### Passage shown:
Why the Terminal 1 Question Comes Up

The Terminal 1 framing is not random. The new JFK Terminal One redevelopment program — a $19 billion replacement terminal that will eventually carry 23 gates and a published 14-airline carrier mix — has been the most prominent JFK infrastructure story since its groundbreaking in 2022, and the terminal’s phased opening through 2026 and 2027 has produced consistent procurement-side commentary on which lounge operators would secure the new terminal’s non-airline lounge contracts. Through 2024 and 2025, the credit-card-lounge operator pool — American Express, Chase, and Capital One — was the natural candidate set for those contracts, and industry speculation through that window included consistent commentary on a hypothetical Chase Sapphire Lounge at the new T1.

The contract decision did not go to Chase. Plaza Premium Group secured both non-airline lounge contracts at the new Terminal One: an airside Plaza Premium First Lounge and a landside standard Plaza Premium Lounge. Plaza Premium operates a global lounge network under the Priority Pass and Plaza Premium-branded models, and the Terminal One placement is the operator’s most prominent U.S. expansion to date. The airline-operated lounges at the new Terminal One will include the Air France Lounge (announced for November 2026 opening), the Korean Air Prestige Lounge (2026 target), and a Turkish Airlines Lounge (2026 target). A small additional carrier-lounge inventory may be added under the terminal’s phased opening through 2027, but Chase Sapphire is not among any announced operator on the published Terminal One lounge inventory.

The procurement implication is that corporate travel managers should not expect Chase Sapphire Lounge access at JFK Terminal 1 through 2026 or 2027. Sapphire Reserve cardholders flying out of the new Terminal One will have access to the Plaza Premium Lounges under the Reserve’s Priority Pass Select credential — the Plaza Premium network is comprehensively integrated with Priority Pass — but the access pathway is Priority Pass rather than the Chase Sapphire Lounge by The Club network. For corporate programs that have built procurement frameworks against a hypothetical Sapphire Lounge T1, those frameworks need to be revised against the Plaza Premium reality.

### Records:
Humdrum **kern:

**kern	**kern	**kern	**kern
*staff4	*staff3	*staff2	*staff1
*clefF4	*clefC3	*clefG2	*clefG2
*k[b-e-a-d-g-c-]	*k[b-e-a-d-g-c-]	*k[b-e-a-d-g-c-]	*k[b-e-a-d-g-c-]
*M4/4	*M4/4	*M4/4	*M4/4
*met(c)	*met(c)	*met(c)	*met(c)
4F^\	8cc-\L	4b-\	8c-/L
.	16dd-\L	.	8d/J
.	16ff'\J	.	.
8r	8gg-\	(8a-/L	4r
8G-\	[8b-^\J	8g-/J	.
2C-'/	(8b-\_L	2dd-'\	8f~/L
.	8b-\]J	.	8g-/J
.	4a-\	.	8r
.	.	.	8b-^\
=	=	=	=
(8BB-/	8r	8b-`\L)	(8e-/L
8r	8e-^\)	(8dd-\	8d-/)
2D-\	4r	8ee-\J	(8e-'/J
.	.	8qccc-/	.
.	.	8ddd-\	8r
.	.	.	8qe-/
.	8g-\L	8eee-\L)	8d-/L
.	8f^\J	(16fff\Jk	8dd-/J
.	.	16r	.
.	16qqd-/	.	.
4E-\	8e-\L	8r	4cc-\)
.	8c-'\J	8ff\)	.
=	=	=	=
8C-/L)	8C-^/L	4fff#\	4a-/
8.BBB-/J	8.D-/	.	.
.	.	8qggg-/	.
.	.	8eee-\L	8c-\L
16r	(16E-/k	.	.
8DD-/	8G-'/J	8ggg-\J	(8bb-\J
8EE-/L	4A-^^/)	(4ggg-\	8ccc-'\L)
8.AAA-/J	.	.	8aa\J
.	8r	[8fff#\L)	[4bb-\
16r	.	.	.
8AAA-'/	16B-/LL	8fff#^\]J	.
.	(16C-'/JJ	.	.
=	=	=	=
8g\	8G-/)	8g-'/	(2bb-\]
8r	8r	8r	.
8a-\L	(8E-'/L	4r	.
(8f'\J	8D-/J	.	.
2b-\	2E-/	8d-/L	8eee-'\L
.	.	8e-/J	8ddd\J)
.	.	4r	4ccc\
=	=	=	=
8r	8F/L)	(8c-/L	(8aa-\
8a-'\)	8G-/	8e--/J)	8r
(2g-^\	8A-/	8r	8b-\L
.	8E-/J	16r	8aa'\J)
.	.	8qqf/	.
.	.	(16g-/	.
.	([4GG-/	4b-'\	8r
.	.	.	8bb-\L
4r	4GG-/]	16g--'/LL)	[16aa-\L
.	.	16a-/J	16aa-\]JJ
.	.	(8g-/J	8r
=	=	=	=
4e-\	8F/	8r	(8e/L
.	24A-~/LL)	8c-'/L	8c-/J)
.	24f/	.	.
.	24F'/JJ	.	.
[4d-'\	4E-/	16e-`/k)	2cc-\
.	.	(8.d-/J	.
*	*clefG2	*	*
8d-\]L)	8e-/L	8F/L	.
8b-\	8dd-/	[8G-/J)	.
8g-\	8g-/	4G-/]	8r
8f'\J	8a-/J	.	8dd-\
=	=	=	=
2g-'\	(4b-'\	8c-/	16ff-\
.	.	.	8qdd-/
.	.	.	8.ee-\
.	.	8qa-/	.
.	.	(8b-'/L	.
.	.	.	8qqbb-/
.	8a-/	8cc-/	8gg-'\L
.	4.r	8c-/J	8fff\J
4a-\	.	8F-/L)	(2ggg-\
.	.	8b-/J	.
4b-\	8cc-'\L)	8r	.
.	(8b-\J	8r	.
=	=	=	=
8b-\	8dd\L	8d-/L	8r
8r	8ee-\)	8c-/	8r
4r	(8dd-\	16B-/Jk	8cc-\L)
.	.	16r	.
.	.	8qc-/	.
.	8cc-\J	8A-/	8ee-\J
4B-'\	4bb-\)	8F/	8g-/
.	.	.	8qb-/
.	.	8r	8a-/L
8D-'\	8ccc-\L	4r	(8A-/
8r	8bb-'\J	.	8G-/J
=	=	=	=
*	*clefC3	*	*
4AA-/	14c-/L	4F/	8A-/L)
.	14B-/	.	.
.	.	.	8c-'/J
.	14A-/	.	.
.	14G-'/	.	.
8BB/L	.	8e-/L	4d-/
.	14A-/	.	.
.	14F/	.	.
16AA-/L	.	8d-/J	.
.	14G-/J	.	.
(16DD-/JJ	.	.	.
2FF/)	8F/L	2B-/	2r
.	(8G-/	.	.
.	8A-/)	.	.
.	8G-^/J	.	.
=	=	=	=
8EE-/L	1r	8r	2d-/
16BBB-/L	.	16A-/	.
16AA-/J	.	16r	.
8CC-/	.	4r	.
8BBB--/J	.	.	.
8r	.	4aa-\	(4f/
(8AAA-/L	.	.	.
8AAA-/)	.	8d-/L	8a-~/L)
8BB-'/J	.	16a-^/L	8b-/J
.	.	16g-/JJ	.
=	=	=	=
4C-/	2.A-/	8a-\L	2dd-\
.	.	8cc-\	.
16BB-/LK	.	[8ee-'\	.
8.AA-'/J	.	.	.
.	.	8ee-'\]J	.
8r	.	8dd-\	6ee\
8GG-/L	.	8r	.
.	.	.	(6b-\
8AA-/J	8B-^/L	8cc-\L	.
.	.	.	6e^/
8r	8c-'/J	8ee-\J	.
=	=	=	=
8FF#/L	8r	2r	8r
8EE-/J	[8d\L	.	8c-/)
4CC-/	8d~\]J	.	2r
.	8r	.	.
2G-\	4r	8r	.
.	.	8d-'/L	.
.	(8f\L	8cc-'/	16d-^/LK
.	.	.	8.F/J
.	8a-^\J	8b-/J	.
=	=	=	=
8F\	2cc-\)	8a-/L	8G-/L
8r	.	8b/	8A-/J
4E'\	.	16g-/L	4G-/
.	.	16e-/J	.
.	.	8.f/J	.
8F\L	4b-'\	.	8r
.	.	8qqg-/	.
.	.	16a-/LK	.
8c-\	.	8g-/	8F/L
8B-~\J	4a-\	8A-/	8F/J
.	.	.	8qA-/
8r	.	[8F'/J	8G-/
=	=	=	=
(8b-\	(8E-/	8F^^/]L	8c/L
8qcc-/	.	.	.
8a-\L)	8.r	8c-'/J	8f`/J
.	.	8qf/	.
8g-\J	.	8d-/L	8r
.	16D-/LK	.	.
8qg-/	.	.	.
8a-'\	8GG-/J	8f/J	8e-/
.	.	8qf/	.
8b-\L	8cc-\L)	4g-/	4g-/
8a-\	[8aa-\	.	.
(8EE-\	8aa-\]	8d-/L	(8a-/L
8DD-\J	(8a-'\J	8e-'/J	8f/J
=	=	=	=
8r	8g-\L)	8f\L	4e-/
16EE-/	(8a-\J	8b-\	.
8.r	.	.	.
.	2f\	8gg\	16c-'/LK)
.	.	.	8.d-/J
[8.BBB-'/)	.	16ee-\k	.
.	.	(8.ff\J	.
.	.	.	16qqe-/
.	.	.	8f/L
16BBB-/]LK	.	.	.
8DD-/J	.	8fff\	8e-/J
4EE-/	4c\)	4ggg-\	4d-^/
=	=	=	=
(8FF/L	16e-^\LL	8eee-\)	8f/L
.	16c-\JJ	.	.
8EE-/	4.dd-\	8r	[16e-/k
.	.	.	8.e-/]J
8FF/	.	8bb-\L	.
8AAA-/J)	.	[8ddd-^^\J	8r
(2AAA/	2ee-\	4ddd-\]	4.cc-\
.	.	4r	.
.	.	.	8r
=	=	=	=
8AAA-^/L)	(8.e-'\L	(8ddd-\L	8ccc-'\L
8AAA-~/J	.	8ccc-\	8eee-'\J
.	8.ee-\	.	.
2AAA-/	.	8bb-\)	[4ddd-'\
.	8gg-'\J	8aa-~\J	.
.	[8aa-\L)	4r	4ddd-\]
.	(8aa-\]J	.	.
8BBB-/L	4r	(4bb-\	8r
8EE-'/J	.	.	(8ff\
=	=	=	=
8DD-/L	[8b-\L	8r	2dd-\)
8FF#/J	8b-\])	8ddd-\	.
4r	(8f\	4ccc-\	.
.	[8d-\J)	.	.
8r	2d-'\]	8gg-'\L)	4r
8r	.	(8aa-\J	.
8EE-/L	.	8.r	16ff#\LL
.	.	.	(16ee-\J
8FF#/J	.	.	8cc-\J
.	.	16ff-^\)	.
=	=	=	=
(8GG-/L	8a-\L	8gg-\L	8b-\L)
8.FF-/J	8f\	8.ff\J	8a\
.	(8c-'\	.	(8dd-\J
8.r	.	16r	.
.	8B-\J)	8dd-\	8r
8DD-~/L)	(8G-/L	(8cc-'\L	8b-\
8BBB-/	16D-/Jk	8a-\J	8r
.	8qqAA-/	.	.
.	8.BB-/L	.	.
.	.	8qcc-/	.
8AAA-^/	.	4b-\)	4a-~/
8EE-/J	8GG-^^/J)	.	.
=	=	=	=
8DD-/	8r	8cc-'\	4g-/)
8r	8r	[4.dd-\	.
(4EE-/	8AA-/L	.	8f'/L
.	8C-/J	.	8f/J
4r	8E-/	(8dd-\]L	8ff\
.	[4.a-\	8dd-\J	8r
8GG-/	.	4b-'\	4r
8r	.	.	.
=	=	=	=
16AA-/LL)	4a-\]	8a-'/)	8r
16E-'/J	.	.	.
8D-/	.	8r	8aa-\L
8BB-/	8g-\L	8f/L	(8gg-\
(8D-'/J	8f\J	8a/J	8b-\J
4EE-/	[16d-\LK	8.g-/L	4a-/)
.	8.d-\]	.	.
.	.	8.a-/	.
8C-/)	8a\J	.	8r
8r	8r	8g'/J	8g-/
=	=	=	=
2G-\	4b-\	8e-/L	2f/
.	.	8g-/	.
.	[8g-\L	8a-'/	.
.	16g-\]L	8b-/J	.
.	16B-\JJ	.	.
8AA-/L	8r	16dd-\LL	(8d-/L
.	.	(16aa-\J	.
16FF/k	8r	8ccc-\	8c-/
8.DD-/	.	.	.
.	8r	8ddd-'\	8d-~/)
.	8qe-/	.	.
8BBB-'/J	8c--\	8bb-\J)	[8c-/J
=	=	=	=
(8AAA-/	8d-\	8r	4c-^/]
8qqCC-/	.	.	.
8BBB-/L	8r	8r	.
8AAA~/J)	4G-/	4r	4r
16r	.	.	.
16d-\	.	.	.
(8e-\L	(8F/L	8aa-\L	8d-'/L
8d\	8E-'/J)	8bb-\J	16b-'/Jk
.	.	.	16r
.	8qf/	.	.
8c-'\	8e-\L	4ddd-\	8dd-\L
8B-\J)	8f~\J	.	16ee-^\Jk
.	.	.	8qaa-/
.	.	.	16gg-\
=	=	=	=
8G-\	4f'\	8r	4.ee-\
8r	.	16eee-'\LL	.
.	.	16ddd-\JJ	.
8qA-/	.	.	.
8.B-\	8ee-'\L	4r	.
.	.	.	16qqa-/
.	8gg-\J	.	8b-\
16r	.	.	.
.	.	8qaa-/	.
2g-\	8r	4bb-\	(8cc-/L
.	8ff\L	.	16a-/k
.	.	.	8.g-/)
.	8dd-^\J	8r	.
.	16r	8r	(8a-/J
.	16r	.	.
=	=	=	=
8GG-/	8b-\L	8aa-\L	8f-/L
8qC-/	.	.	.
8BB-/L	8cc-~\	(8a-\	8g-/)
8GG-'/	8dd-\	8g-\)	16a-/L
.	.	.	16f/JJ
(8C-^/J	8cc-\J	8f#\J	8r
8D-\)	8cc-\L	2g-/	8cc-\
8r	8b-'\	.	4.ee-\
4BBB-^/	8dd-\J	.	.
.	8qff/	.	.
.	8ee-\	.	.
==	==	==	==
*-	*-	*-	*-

### Task instructions:
**a.** In the Terminal One passage, which company secured both non-airline lounge contracts at the new terminal?
**b.** Copy out everything in the Terminal One passage from "The Terminal 1 framing" down to "the new T1.".
Answer using only the text, not the records.

### Solutions to the tasks:
**a.** Plaza Premium Group.

**b.**
The Terminal 1 framing is not random. The new JFK Terminal One redevelopment program — a $19 billion replacement terminal that will eventually carry 23 gates and a published 14-airline carrier mix — has been the most prominent JFK infrastructure story since its groundbreaking in 2022, and the terminal’s phased opening through 2026 and 2027 has produced consistent procurement-side commentary on which lounge operators would secure the new terminal’s non-airline lounge contracts. Through 2024 and 2025, the credit-card-lounge operator pool — American Express, Chase, and Capital One — was the natural candidate set for those contracts, and industry speculation through that window included consistent commentary on a hypothetical Chase Sapphire Lounge at the new T1.